Transcribed page contents:
★ ★ ★ ★ ★

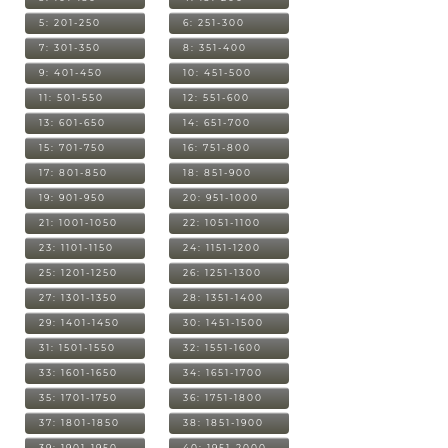
5: 201-250
6: 251-300
7: 301-350
8: 351-400
9: 401-450
10: 451-500
11: 501-550
12: 551-600
13: 601-650
14: 651-700
15: 701-750
16: 751-800
17: 801-850
18: 851-900
19: 901-950
20: 951-1000
21: 1001-1050
22: 1051-1100
23: 1101-1150
24: 1151-1200
25: 1201-1250
26: 1251-1300
27: 1301-1350
28: 1351-1400
29: 1401-1450
30: 1451-1500
31: 1501-1550
32: 1551-1600
33: 1601-1650
34: 1651-1700
35: 1701-1750
36: 1751-1800
37: 1801-1850
38: 1851-1900
39: 1901-1950
40: 1951-2000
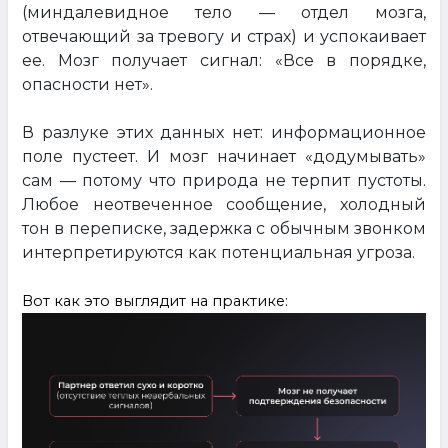
(миндалевидное тело — отдел мозга,
отвечающий за тревогу и страх) и успокаивает
ее. Мозг получает сигнал: «Все в порядке,
опасности нет».
В разлуке этих данных нет: информационное
поле пустеет. И мозг начинает «додумывать»
сам — потому что природа не терпит пустоты.
Любое неотвеченное сообщение, холодный
тон в переписке, задержка с обычным звонком
интерпретируются как потенциальная угроза.
Вот как это выглядит на практике:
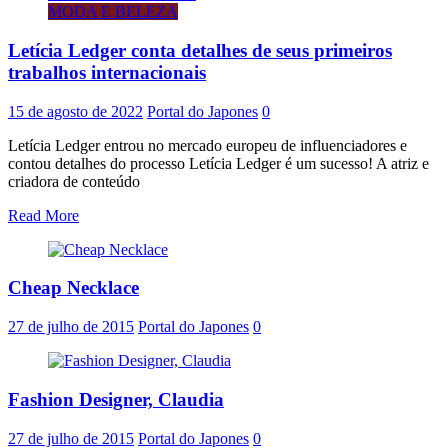
MODA E BELEZA
Letícia Ledger conta detalhes de seus primeiros
trabalhos internacionais
15 de agosto de 2022
Portal do Japones
0
Letícia Ledger entrou no mercado europeu de influenciadores e
contou detalhes do processo Letícia Ledger é um sucesso! A atriz e
criadora de conteúdo
Read More
Cheap Necklace
27 de julho de 2015
Portal do Japones
0
Fashion Designer, Claudia
27 de julho de 2015
Portal do Japones
0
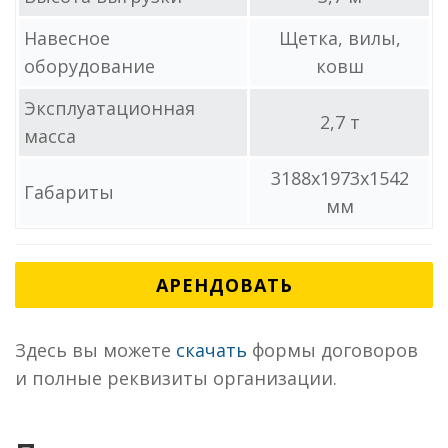
Навесное
Щетка, вилы,
оборудование
ковш
Эксплуатационная
2,7 т
масса
3188х1973x1542
Габариты
мм
АРЕНДОВАТЬ
Здесь вы можете
скачать
формы договоров
и полные реквизиты организации.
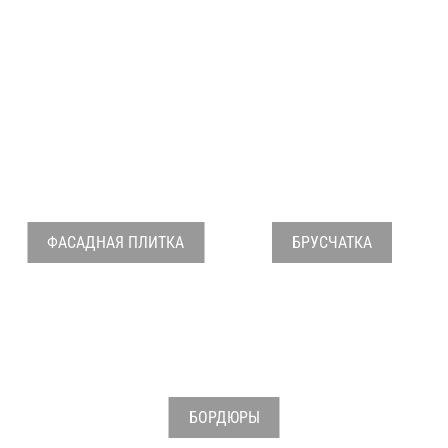
от
450
ПОДРОБНЕЕ
руб.
ФАСАДНАЯ ПЛИТКА
БРУСЧАТКА
БОРДЮРЫ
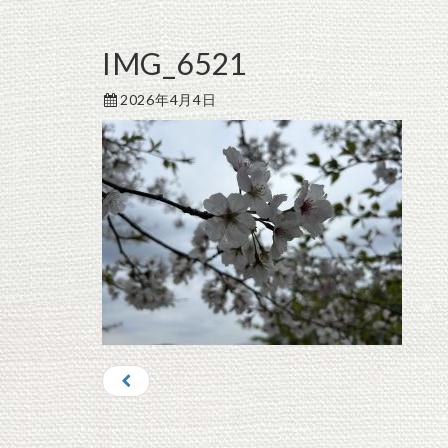
IMG_6521
2026年4月4日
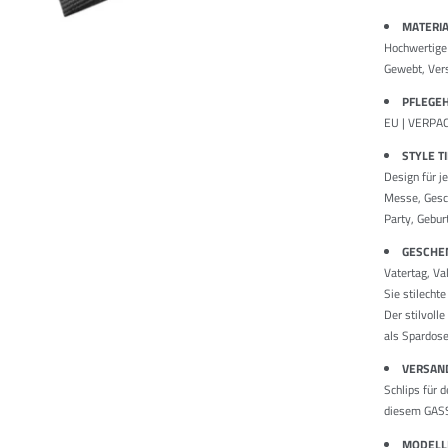
MATERI
Hochwertige 
Gewebt, Ver
PFLEGE
EU | VERPAC
STYLE T
Design für j
Messe, Gesch
Party, Gebur
GESCHEN
Vatertag, Va
Sie stilech
Der stilvoll
als Spardose
VERSAN
Schlips für 
diesem GASSA
MODEL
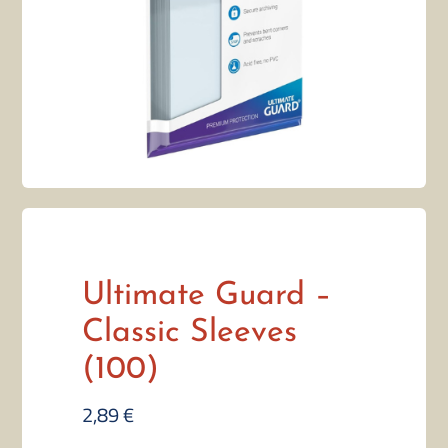
Ultimate Guard –
Classic Sleeves
(100)
2,89
€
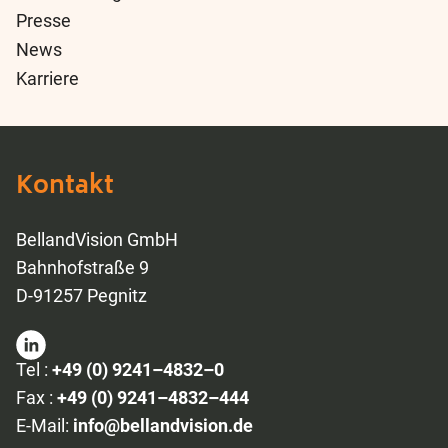
Presse
News
Karriere
Kontakt
BellandVision GmbH
Bahnhofstraße 9
D-91257 Pegnitz
Tel :
+49 (0) 9241–4832–0
Fax :
+49 (0) 9241–4832–444
E-Mail:
info@bellandvision.de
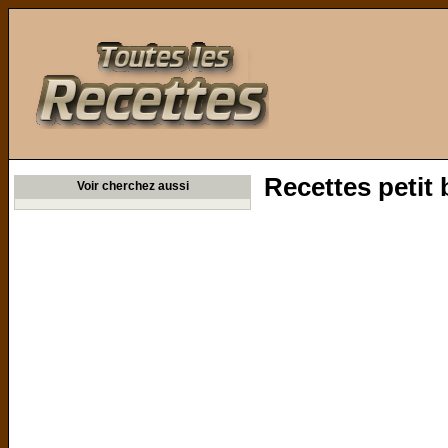
Toutes les Recettes
Recettes petit 
Voir cherchez aussi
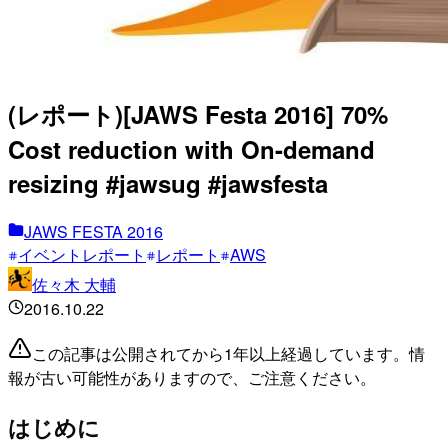
(レポート)[JAWS Festa 2016] 70%
Cost reduction with On-demand
resizing #jawsug #jawsfesta
JAWS FESTA 2016
イベントレポート
レポート
AWS
佐々木 大輔
2016.10.22
この記事は公開されてから1年以上経過しています。情
報が古い可能性がありますので、ご注意ください。
はじめに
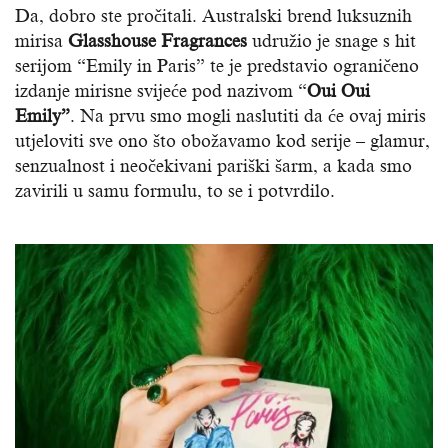
Da, dobro ste pročitali. Australski brend luksuznih
mirisa
Glasshouse Fragrances
udružio je snage s hit
serijom “Emily in Paris” te je predstavio ograničeno
izdanje mirisne svijeće pod nazivom “
Oui Oui
Emily”
. Na prvu smo mogli naslutiti da će ovaj miris
utjeloviti sve ono što obožavamo kod serije – glamur,
senzualnost i neočekivani pariški šarm, a kada smo
zavirili u samu formulu, to se i potvrdilo.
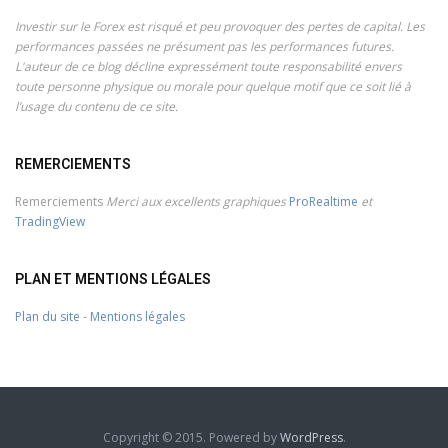
Investir sur le Forex est risqué et peu provoquer des pertes de capital. Les
performances passées ne présument pas les performances futures.
L'auteur de ce blog décline expressément toute responsabilité envers
toute personne physique ou morale pour quelque motif que ce soit lié à
l’usage du contenu de ce site.
REMERCIEMENTS
Remerciements
Merci aux excellents graphiques
ProRealtime
et
TradingView
PLAN ET MENTIONS LÉGALES
Plan du site
-
Mentions légales
Copyright © 2015. Powered by
WordPress
.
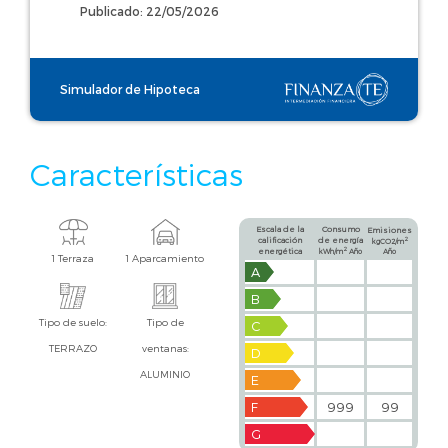
Publicado: 22/05/2026
Simulador de Hipoteca
Características
Escala de la
Consumo
Emisiones
calificación
de energía
2
kgCO2/m
2
energética
kWh/m
Año
Año
1 Terraza
1 Aparcamiento
A
B
Tipo de suelo:
Tipo de
C
TERRAZO
ventanas:
D
ALUMINIO
E
F
999
99
G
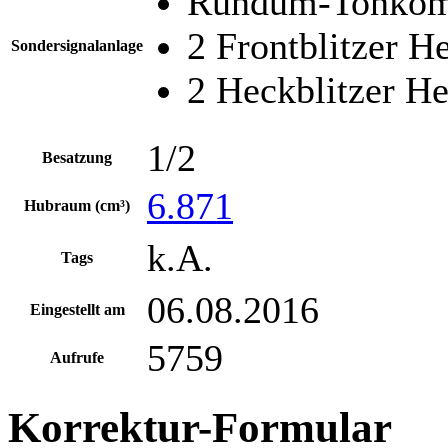
Rundum-Tonkomb
2 Frontblitzer 
Sondersignalanlage
2 Heckblitzer H
1/2
Besatzung
6.871
Hubraum (cm³)
k.A.
Tags
06.08.2016
Eingestellt am
5759
Aufrufe
Korrektur-Formular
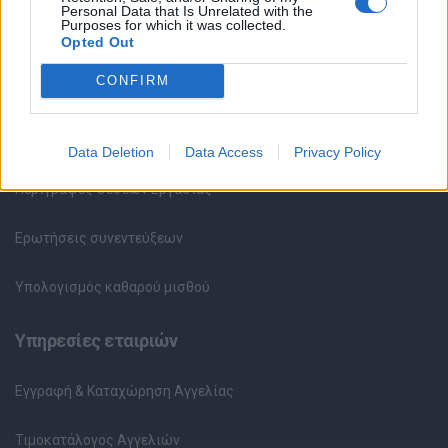
Personal Data that Is Unrelated with the
Purposes for which it was collected.
Καταχώρηση Online Βιογραφικού
Opted Out
CONFIRM
Συμβουλές Καριέρας
HR corner
Data Deletion
Data Access
Privacy Policy
Περιγραφές Θέσεων Εργασίας
Ερωτήσεις συνεντεύξεων
Υπολογισμός καθαρού μισθού
Υπηρεσίες εταιριών
Εγγραφή & Καταχώρηση Αγγελίας
Τιμοκατάλογος Αγγελιών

★ ★ ★ ★ ★

The expected answer is each line of the records above that includes the string "detalhes".

Worked solution »
Letícia Ledger conta detalhes de seus primeiros
contou detalhes do processo Letícia Ledger é um sucesso! A atriz e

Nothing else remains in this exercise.